Tuesday, December 5, 2006

Are You Average?


Quote of the day:
"It is impossible to convey the life-sensation of any given epoch of one's existence, — that which makes its truth, its meaning — its subtle and penetrating essence. It is impossible. We live, as we dream — alone."
--Joseph Conrad, in Heart of Darkness

Quote of the day no. 2:
“You can only be young once. But you can always be immature.”
--Dave Barry

How many times in an “average” day do we hear about ratings, poll results, rankings and averages? Sometimes it seems to me as if everything is quantified in one way or another.

In a way, we can see this as the cumulative effect of the Enlightenment, or at least one way of interpreting the Enlightenment, which brought into being a new, rational way of seeing the world. Over time, in an effort to be more and more rational, and to understand more and more, we create more and more measurements, and the corresponding rankings and averages.

These measurements and averages serve a very useful purpose. They are a way to digest very large amounts of information. Which may help explain how the numbers can sometimes go wrong.

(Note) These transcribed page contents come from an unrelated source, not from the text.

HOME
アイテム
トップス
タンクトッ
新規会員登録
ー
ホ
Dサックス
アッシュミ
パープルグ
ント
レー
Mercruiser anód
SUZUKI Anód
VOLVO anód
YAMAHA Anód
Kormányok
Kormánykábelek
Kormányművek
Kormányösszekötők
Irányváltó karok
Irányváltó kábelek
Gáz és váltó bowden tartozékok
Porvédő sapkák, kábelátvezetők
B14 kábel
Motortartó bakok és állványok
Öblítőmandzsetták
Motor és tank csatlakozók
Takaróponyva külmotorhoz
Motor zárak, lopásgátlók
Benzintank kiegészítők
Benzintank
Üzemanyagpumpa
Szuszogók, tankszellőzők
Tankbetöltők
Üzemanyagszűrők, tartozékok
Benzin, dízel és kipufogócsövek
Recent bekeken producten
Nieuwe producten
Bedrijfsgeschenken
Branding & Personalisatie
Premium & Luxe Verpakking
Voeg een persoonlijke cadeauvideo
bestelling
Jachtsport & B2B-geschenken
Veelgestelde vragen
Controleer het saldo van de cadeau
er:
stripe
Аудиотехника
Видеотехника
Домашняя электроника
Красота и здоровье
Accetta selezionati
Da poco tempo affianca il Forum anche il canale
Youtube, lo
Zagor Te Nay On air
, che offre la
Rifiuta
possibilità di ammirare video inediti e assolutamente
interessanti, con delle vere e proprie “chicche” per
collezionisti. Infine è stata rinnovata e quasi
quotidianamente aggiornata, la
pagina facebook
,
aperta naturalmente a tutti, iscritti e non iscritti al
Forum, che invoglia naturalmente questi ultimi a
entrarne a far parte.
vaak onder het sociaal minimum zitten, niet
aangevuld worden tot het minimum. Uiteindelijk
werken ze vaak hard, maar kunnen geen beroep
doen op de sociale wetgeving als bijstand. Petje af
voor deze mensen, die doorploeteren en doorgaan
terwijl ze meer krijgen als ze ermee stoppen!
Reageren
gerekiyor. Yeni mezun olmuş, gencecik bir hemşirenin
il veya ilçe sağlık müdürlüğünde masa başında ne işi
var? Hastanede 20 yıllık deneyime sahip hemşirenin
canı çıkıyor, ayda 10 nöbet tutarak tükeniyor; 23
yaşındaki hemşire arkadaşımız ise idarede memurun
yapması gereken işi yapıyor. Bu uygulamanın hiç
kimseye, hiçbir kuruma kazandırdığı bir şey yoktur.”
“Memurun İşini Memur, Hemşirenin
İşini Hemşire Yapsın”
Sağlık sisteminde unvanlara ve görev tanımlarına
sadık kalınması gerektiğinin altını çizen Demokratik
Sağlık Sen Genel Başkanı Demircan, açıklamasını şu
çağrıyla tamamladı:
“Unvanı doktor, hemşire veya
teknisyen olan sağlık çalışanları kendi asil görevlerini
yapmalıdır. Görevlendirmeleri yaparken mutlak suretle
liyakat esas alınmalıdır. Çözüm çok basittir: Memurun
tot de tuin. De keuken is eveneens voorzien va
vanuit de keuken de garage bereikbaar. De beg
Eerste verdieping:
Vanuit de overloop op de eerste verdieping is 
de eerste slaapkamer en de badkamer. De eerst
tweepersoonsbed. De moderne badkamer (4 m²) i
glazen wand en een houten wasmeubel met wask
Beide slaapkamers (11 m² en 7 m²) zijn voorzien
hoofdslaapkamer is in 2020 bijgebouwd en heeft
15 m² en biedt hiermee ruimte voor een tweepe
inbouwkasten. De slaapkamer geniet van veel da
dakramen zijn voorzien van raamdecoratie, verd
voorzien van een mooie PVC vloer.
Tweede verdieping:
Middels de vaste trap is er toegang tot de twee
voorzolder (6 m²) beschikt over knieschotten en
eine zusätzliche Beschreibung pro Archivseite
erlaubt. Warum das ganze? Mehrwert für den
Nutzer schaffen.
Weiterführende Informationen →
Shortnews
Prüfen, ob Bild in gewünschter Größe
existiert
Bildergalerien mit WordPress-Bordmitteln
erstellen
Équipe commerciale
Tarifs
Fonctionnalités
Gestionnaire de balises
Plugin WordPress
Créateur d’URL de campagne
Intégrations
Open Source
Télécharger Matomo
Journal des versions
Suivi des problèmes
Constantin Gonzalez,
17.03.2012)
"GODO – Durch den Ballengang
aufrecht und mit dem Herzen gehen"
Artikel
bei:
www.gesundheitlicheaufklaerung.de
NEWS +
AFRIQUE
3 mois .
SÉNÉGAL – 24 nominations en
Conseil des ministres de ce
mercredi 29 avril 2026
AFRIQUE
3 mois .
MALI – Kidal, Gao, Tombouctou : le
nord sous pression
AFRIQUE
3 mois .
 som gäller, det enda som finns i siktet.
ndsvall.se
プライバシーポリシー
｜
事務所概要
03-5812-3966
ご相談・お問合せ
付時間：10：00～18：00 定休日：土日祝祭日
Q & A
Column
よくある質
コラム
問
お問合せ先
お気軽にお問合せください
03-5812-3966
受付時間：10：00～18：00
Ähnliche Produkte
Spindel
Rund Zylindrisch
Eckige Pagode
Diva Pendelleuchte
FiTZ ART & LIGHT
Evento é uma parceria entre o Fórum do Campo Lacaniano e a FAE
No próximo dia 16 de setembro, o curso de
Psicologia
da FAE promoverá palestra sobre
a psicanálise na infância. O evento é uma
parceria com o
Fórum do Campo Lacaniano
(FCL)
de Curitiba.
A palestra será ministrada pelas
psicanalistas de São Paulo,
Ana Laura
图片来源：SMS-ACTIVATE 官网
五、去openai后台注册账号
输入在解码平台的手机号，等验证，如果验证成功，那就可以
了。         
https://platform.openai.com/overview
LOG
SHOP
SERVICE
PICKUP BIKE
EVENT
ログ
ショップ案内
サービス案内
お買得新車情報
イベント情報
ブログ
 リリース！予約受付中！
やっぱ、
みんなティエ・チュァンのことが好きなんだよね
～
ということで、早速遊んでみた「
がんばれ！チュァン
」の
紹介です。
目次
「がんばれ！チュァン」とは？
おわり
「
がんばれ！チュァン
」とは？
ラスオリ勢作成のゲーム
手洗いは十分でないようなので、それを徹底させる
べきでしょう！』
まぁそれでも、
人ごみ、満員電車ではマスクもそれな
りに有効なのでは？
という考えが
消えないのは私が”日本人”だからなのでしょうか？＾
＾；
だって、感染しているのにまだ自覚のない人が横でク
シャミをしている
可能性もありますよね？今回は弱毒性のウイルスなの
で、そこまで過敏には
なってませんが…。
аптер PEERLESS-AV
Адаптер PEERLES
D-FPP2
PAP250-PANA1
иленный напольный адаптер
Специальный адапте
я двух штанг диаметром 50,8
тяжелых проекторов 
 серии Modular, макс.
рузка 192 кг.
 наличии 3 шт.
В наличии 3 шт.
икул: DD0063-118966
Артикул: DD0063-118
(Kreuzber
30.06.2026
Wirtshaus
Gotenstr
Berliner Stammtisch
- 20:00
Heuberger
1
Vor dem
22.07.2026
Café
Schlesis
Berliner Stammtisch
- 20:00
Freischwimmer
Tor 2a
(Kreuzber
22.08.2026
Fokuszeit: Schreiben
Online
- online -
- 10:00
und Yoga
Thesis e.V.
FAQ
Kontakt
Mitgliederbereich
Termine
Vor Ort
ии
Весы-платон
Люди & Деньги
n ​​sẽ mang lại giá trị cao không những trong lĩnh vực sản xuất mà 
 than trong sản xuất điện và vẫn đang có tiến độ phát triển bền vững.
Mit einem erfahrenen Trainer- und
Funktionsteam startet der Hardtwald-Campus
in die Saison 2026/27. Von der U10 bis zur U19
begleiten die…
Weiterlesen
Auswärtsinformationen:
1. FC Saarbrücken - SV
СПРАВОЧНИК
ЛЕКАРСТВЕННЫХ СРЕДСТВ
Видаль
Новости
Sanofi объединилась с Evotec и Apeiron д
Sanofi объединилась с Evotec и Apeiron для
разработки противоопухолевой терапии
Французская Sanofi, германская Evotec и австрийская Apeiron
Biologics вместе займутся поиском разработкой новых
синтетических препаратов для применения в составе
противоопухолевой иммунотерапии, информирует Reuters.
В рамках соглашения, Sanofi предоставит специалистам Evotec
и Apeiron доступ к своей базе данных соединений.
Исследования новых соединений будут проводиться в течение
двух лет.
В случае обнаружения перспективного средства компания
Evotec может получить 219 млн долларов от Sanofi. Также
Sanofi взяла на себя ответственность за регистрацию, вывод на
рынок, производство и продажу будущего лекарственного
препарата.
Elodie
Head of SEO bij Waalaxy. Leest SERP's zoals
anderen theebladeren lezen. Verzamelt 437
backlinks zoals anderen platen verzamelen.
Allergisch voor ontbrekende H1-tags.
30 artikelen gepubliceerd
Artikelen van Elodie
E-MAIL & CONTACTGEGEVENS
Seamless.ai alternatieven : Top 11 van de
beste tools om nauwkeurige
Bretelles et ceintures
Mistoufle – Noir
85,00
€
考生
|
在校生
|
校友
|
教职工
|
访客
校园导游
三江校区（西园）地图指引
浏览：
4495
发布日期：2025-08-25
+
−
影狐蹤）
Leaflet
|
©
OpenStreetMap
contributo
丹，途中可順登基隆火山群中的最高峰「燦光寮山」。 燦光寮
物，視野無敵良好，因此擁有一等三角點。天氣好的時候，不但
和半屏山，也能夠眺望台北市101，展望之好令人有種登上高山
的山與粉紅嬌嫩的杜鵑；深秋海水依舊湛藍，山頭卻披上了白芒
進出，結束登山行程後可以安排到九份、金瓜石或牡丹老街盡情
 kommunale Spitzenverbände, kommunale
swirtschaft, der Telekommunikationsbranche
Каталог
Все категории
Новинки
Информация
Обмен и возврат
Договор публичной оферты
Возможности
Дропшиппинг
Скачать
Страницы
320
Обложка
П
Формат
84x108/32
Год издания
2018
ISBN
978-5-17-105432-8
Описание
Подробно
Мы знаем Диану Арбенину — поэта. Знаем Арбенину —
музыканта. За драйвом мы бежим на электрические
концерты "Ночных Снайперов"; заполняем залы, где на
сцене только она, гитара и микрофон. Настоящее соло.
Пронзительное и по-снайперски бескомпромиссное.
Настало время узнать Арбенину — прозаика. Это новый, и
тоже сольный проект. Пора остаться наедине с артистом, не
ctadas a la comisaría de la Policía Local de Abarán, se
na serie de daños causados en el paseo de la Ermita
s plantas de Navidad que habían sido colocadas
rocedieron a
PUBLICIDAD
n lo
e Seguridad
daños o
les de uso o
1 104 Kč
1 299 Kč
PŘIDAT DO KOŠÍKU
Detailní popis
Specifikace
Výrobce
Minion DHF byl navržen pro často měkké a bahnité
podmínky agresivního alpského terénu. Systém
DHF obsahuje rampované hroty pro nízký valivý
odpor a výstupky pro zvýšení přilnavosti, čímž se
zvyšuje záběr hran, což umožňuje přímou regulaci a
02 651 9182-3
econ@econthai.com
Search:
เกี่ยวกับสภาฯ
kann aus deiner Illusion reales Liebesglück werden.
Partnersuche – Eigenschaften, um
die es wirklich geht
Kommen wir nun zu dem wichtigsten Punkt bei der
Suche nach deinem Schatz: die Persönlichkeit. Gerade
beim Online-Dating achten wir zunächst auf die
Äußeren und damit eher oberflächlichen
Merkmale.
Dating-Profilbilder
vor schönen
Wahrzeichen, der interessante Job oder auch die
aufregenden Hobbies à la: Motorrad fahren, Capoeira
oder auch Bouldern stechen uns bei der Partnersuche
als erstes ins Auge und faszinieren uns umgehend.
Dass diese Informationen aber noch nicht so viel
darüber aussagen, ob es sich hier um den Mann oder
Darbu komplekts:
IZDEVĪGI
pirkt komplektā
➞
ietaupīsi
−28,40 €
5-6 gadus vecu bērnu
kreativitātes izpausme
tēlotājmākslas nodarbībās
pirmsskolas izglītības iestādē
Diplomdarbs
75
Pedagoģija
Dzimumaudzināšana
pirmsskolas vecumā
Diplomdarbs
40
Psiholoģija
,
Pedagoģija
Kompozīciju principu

Averages are not meaningless, but they are abstractions. An average describes a long period of time or a large amount of data, it does not describe any particular individual.

We develop problems when we get so obsessed with averages and rankings that we use them for smaller and smaller phenomena. Example, during a football game when we’re told such things as the last time this team had two turnovers in the second half was last October 29th.

When the late scientist and writer Stephen Jay Gould was diagnosed with cancer, he was told the average life expectancy for his condition was eight months. He lived for twenty more years, and became fascinated with the concept of “average.”